Inside the mind of a murderer
Pascual lives in Southwestern Spain, near the Portuguese border. Though I have limited knowledge of Spanish geography, Cela makes it sound like this region is far from financially affluent and somewhat of a Wild West compared to the sophisticated civilization of Madrid. Little is specified about Pascual’s means of making a living, but it is clear he lives a hard life replete with alcohol and violence. His mother abuses him physically and verbally. Perhaps the only bright spot in Pascual’s family life is his friendly relationship with his sister, but she leaves the home to work as a prostitute. Pascual and his family are plagued by death, particularly the deaths of children, which brings about a sort of antagonistic relationship between Pascual and fate itself. As he endures what he perceives as divine persecution, he exhibits violent tendencies that only grow more intense as the book progresses, thus foreshadowing his drive to commit murder.

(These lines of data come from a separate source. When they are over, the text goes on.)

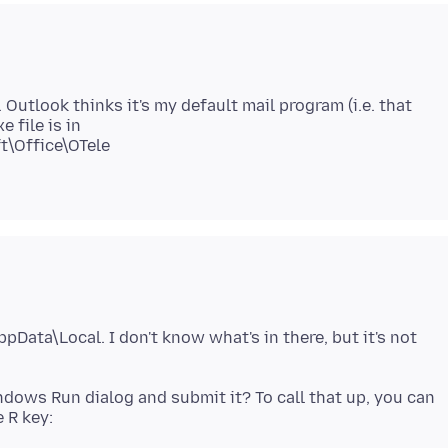
utlook thinks it's my default mail program (i.e. that
 file is in
t\Office\OTele
pData\Local. I don't know what's in there, but it's not
ndows Run dialog and submit it? To call that up, you can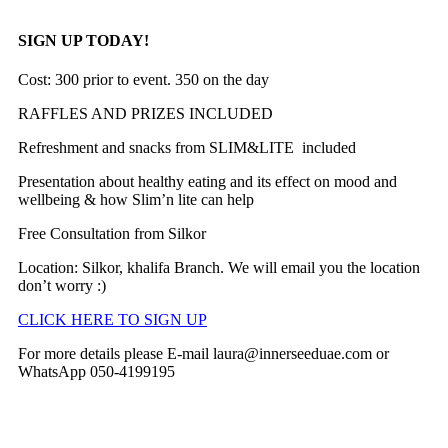
SIGN UP TODAY!
Cost: 300
prior to event. 350
on the day
RAFFLES AND PRIZES INCLUDED
Refreshment and snacks from SLIM&LITE included
Presentation about healthy eating and its effect on mood and
wellbeing & how Slim’n lite can help
Free Consultation from Silkor
Location: Silkor, khalifa Branch. We will email you the location
don’t worry :)
CLICK HERE TO SIGN UP
For more details please E-mail
laura@innerseeduae.com
or
WhatsApp 050-4199195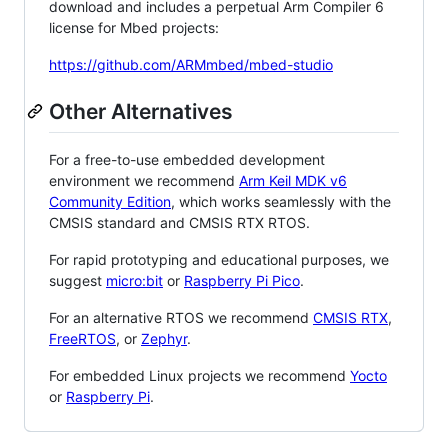
download and includes a perpetual Arm Compiler 6
license for Mbed projects:
https://github.com/ARMmbed/mbed-studio
Other Alternatives
For a free-to-use embedded development
environment we recommend
Arm Keil MDK v6
Community Edition
, which works seamlessly with the
CMSIS standard and CMSIS RTX RTOS.
For rapid prototyping and educational purposes, we
suggest
micro:bit
or
Raspberry Pi Pico
.
For an alternative RTOS we recommend
CMSIS RTX
,
FreeRTOS
, or
Zephyr
.
For embedded Linux projects we recommend
Yocto
or
Raspberry Pi
.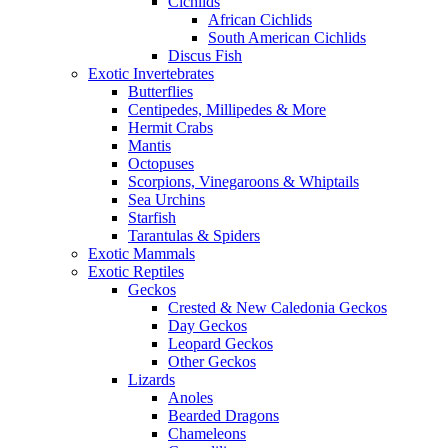
Cichlids
African Cichlids
South American Cichlids
Discus Fish
Exotic Invertebrates
Butterflies
Centipedes, Millipedes & More
Hermit Crabs
Mantis
Octopuses
Scorpions, Vinegaroons & Whiptails
Sea Urchins
Starfish
Tarantulas & Spiders
Exotic Mammals
Exotic Reptiles
Geckos
Crested & New Caledonia Geckos
Day Geckos
Leopard Geckos
Other Geckos
Lizards
Anoles
Bearded Dragons
Chameleons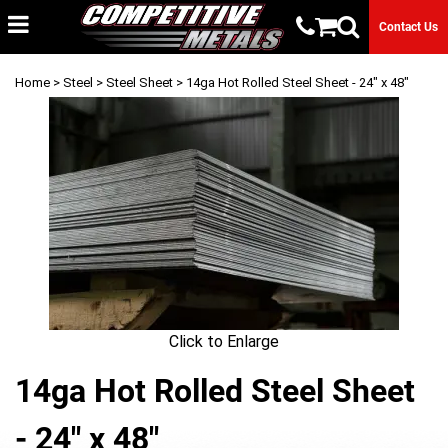
Contact Us
Home
>
Steel
>
Steel Sheet
> 14ga Hot Rolled Steel Sheet - 24" x 48"
Click to Enlarge
14ga Hot Rolled Steel Sheet
- 24" x 48"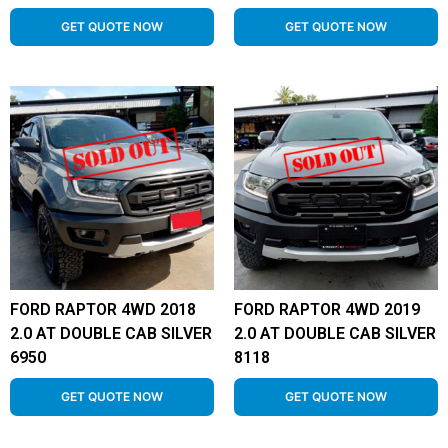
GET QUOTE NOW
GET QUOTE NOW
FORD RAPTOR 4WD 2018
FORD RAPTOR 4WD 2019
2.0 AT DOUBLE CAB SILVER
2.0 AT DOUBLE CAB SILVER
6950
8118
GET QUOTE NOW
GET QUOTE NOW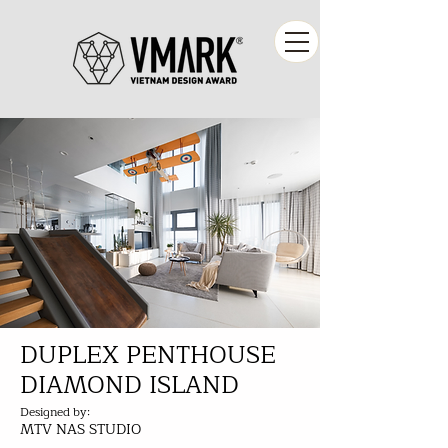
DUPLEX PENTHOUSE
DIAMOND ISLAND
Designed by:
MTV NAS STUDIO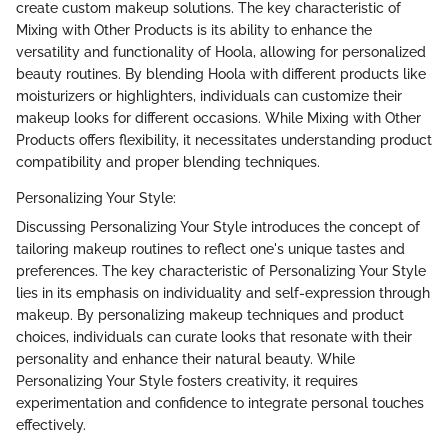
create custom makeup solutions. The key characteristic of
Mixing with Other Products is its ability to enhance the
versatility and functionality of Hoola, allowing for personalized
beauty routines. By blending Hoola with different products like
moisturizers or highlighters, individuals can customize their
makeup looks for different occasions. While Mixing with Other
Products offers flexibility, it necessitates understanding product
compatibility and proper blending techniques.
Personalizing Your Style:
Discussing Personalizing Your Style introduces the concept of
tailoring makeup routines to reflect one's unique tastes and
preferences. The key characteristic of Personalizing Your Style
lies in its emphasis on individuality and self-expression through
makeup. By personalizing makeup techniques and product
choices, individuals can curate looks that resonate with their
personality and enhance their natural beauty. While
Personalizing Your Style fosters creativity, it requires
experimentation and confidence to integrate personal touches
effectively.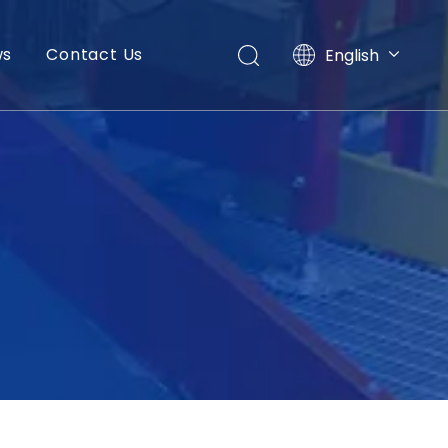
ws
Contact Us
English
العربية
Français
Pусский
Español
Português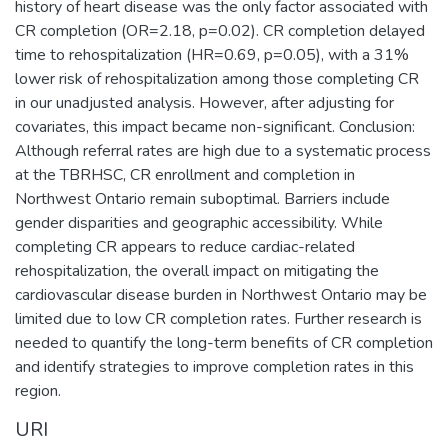
history of heart disease was the only factor associated with
CR completion (OR=2.18, p=0.02). CR completion delayed
time to rehospitalization (HR=0.69, p=0.05), with a 31%
lower risk of rehospitalization among those completing CR
in our unadjusted analysis. However, after adjusting for
covariates, this impact became non-significant. Conclusion:
Although referral rates are high due to a systematic process
at the TBRHSC, CR enrollment and completion in
Northwest Ontario remain suboptimal. Barriers include
gender disparities and geographic accessibility. While
completing CR appears to reduce cardiac-related
rehospitalization, the overall impact on mitigating the
cardiovascular disease burden in Northwest Ontario may be
limited due to low CR completion rates. Further research is
needed to quantify the long-term benefits of CR completion
and identify strategies to improve completion rates in this
region.
URI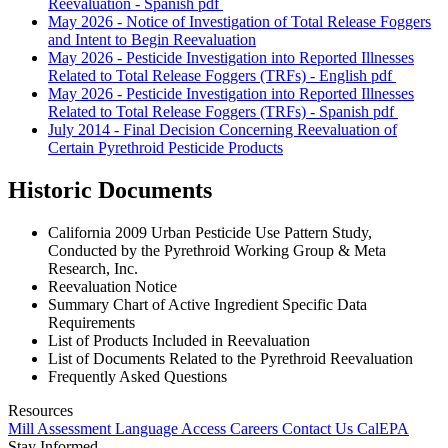
Reevaluation - Spanish
pdf
May 2026 - Notice of Investigation of Total Release Foggers
and Intent to Begin Reevaluation
May 2026 - Pesticide Investigation into Reported Illnesses
Related to Total Release Foggers (TRFs) - English
pdf
May 2026 - Pesticide Investigation into Reported Illnesses
Related to Total Release Foggers (TRFs) - Spanish
pdf
July 2014 - Final Decision Concerning Reevaluation of
Certain Pyrethroid Pesticide Products
Historic Documents
California 2009 Urban Pesticide Use Pattern Study,
Conducted by the Pyrethroid Working Group & Meta
Research, Inc.
Reevaluation Notice
Summary Chart of Active Ingredient Specific Data
Requirements
List of Products Included in Reevaluation
List of Documents Related to the Pyrethroid Reevaluation
Frequently Asked Questions
Resources
Mill Assessment
Language Access
Careers
Contact Us
CalEPA
Stay Informed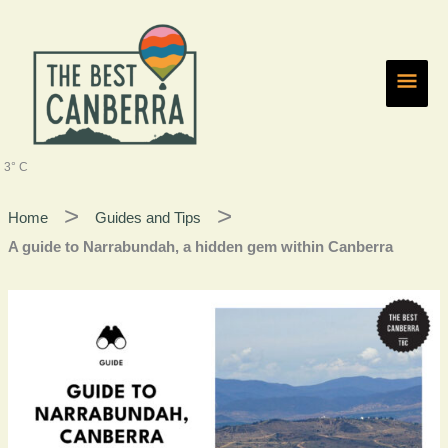
Skip
Main
to
content
Men
3° C
Home
Guides and Tips
A guide to Narrabundah, a hidden gem within Canberra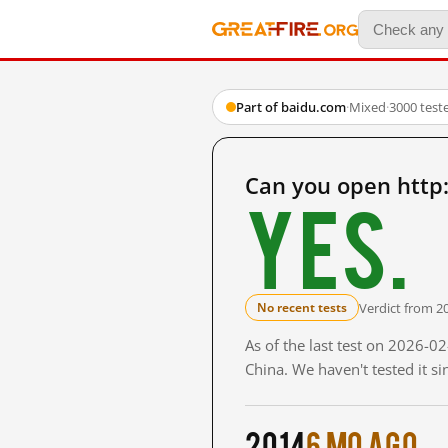
Part of baidu.com
·
Mixed
·
3000 test
Can you open http
Yes.
Verdict from 2
No recent tests
As of the last test on 2026-
China. We haven't tested it s
2014
6 mo ago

The Family of Pascual Duarte calls to mind Albert Camus’s novel The Stranger, which was published the same year. Both Pascual Duarte and The Stranger’s Meursault try to make sense of a senseless universe in which they are seemingly driven by social, economic, and hereditary forces to commit crimes that marginalize them as the deviants of humanity. Duarte is driven mad by the sheer pointlessness of an indiscriminately harsh existence that yields no reward. While Camus approaches his narrative with a tone of ironically deadpan nonchalance, Cela’s view into Pascual’s mind is harsher and more disturbing. It calls to mind the brutally frank and bleak investigations into the criminal mind that one finds in Georges Simenon’s darker psychological novels like Dirty Snow and The Reckoning.
Cela has crafted a near-perfect novel. Its main fault is its ending. Rather than leading the reader all the way to the gallows, Pascual’s autobiographical narrative ends far short of his execution. Thus, many of the questions raised in the book’s introductory chapters remain unanswered, leaving the reader feeling a bit cheated. Perhaps this is intentional on Cela’s part, however. In this way the reader suffers a taste of the vindictive arbitrariness of events that has plagued Pascual throughout his life of bitter disappointments.

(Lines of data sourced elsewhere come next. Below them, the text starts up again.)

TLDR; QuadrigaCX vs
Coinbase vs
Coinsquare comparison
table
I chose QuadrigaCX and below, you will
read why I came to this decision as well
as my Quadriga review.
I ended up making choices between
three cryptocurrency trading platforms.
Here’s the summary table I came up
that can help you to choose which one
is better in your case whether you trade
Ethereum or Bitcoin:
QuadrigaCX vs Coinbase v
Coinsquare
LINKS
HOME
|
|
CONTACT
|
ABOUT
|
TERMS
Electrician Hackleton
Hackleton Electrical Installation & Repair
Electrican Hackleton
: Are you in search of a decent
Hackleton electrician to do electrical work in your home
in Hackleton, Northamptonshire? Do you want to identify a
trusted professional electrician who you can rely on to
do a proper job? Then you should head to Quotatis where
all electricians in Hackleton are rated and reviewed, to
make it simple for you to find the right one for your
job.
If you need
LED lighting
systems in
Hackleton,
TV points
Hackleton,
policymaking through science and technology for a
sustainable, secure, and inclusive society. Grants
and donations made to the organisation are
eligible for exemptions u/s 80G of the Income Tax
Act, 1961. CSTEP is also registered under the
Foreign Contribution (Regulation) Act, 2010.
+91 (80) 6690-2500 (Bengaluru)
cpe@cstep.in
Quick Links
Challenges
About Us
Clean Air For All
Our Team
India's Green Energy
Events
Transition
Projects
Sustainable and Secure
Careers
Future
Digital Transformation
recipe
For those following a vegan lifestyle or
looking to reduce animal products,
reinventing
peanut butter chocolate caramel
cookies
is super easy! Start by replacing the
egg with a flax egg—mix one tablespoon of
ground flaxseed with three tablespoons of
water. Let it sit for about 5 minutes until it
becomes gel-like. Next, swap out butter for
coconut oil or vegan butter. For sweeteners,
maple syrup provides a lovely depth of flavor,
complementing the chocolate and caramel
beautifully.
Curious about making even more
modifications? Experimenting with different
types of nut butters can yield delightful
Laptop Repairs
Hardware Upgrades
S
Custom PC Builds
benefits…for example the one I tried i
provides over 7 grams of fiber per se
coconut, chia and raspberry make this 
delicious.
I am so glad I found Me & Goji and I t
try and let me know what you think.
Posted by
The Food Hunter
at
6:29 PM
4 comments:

Many years ago I read Cela’s novel The Hive. While I found much to appreciate in that book, it contains a fair amount of political content that I couldn’t fully understand without an informed knowledge of the Spanish Civil War and its aftermath. The Family of Pascual Duarte, on the other hand, revolves around more universal themes of life and death, love and family, crime and punishment, obsession and insanity. Despite the dark circumstances of Pascual’s life and his status as a transgressor on the fringes of society, the reader can’t help but sympathize and identify with the underlying humanity of Cela’s tragic protagonist.